**Текст страницы:**
************

В Россию приехал лауреат Букеровской премии Говард Джейкобсон, он представит антиутопию под названием J о жизни после «второго холокоста». В интервью Русской службе Би-би-си он рассказал, почему он плакал, когда писал финал книги, и почему антисемитизм никогда не исчезнет.
Кто такой Говард Джейкобсон
Говард Джейкобсон родился в 1942 году в Манчестере.
Считается, что Джейкобсон — единственный писатель в истории Букера, который получил премию за смешную книгу.
Джейкобсон пишет романы о жизни и проблемах британских евреев. Ему так надоело, что журналисты называют его британским Филипом Ротом — оба пишут саркастичные книги с евреями-невростениками в качестве главных героев, — что он потребовал вместо этого называть себя еврейской Джейн Остин, заявив, что она повлияла на него куда больше, чем Рот.
На русский язык переведены его книги «Вопрос Финклера» (получившая Букер), «Время зверинца» и «Меня зовут Шейлок» (в рамках проекта, в котором современные писатели переписывают Шекспира). На этой неделе в издательстве «Книжники» на русском вышел его роман J («Джей»), написанный еще в 2014 году.

************

**Письменное задание 1:** Обновите в записях часть, которая начинается строкой, содержащей «class: Aves», и заканчивается строкой, содержащей «genus: Ceratiola»: замените «family» на «familia», всё остальное оставьте как есть. Приведите только эти строки.
Записи никак не связаны с текстом о Говарде Джейкобсоне.

**Исходные записи:**
************

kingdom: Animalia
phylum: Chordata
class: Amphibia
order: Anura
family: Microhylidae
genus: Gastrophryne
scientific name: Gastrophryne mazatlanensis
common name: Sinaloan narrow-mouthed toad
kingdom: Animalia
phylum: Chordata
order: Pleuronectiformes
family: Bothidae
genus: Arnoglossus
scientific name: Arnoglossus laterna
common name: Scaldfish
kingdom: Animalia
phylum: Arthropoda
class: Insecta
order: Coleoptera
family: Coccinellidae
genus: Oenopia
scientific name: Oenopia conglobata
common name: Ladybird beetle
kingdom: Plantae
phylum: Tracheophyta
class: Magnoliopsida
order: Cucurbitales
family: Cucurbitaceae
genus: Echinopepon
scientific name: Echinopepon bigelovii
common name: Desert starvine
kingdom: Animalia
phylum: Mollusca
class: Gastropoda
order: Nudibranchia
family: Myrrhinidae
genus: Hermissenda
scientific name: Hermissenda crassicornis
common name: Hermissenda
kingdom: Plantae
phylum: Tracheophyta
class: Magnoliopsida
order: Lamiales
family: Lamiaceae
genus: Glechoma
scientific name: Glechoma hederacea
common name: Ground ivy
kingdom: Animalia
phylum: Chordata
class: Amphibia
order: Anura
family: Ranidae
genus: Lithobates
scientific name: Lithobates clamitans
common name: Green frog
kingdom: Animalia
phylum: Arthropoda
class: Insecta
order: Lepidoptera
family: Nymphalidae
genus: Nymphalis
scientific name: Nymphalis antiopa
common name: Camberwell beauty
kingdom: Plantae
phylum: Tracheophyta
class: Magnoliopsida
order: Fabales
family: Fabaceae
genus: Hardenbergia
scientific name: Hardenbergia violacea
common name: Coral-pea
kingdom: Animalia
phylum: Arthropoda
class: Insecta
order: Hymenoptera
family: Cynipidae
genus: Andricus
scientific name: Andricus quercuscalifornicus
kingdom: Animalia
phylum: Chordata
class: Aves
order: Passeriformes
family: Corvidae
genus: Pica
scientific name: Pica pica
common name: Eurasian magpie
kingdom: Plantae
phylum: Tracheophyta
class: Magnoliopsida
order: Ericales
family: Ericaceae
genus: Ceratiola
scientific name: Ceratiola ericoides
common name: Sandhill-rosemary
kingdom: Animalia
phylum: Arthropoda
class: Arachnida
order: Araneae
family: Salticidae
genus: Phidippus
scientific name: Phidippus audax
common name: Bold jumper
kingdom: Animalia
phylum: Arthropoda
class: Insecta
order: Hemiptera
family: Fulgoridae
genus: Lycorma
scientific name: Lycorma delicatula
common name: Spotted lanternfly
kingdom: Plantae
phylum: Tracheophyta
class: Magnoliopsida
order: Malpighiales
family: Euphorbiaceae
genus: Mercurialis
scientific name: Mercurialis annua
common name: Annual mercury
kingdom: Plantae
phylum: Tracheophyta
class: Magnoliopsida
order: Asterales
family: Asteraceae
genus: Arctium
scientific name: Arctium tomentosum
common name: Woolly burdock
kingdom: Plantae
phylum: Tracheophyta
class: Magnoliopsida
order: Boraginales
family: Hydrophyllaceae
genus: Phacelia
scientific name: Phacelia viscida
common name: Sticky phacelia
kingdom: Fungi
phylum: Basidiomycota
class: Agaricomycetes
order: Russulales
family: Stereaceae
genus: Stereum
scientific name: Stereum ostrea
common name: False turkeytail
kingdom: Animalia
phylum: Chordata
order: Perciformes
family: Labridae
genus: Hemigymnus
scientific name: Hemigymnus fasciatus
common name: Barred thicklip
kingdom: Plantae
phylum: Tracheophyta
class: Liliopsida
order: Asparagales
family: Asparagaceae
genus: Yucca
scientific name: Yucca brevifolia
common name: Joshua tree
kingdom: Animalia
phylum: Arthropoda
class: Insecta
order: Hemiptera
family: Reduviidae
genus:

************

**Письменное задание 2:** Пожалуйста, напишите продолжение текста о Говарде Джейкобсоне, начиная сразу после его последнего предложения.

**Результат задания 1:**
class: Aves
order: Passeriformes
familia: Corvidae
genus: Pica
scientific name: Pica pica
common name: Eurasian magpie
kingdom: Plantae
phylum: Tracheophyta
class: Magnoliopsida
order: Ericales
familia: Ericaceae
genus: Ceratiola

**Результат задания 2:**
Роман J («Джей») сильно отличается от того, к чему привыкли поклонники Джейкобсона.
Это антиутопия, действие которой происходит после условного «второго Холокоста» — катастрофы, которую описывают как «ТО, ЧТО ПРОИЗОШЛО, ЕСЛИ ПРОИЗОШЛО».
Прямо это не говорится, но читателю становится понятно, что это мир без евреев, даже слова на букву J (Jewish — еврей), не приветствуются. Главный герой по привычке, унаследованной от отца, прикладывает к губам два пальца — будто закрывая себе рот, — когда случайно произносит одно из таких слов.
Мир и покой, которые должны быть установлены в обществе, не позволяют признать случившееся, — иначе в обществе появились бы жертвы, травмы прошлого. В мире J нет прошлого, есть только радостное настоящее, как нет и «другого» — все люди братья, и всем на всякий случай поменяли фамилии (на еврейские — изящное напоминание о том, как евреи меняли фамилии в середине XX века).
В этой «дивной новой» реальности встречаются два героя, так и не нашедшие себе места — Эйлинн, которой кажется, что ей много тысяч лет, и Кеверн, которому кажется, что кто-то за ним пристально наблюдает. Правы окажутся оба.
Идеальный мир, выстроенный после уничтожения евреев, почему-то не выстраивается. То тут, то там случаются вспышки агрессии, жестокие убийства. Не помогают ни любовные баллады, заменившие всю остальную музыку по радио, ни изобразительное искусство, сведенное к рисованию возвышенных пейзажей, ни насаждение привычки извиняться перед всеми и за все — просто на всякий случай.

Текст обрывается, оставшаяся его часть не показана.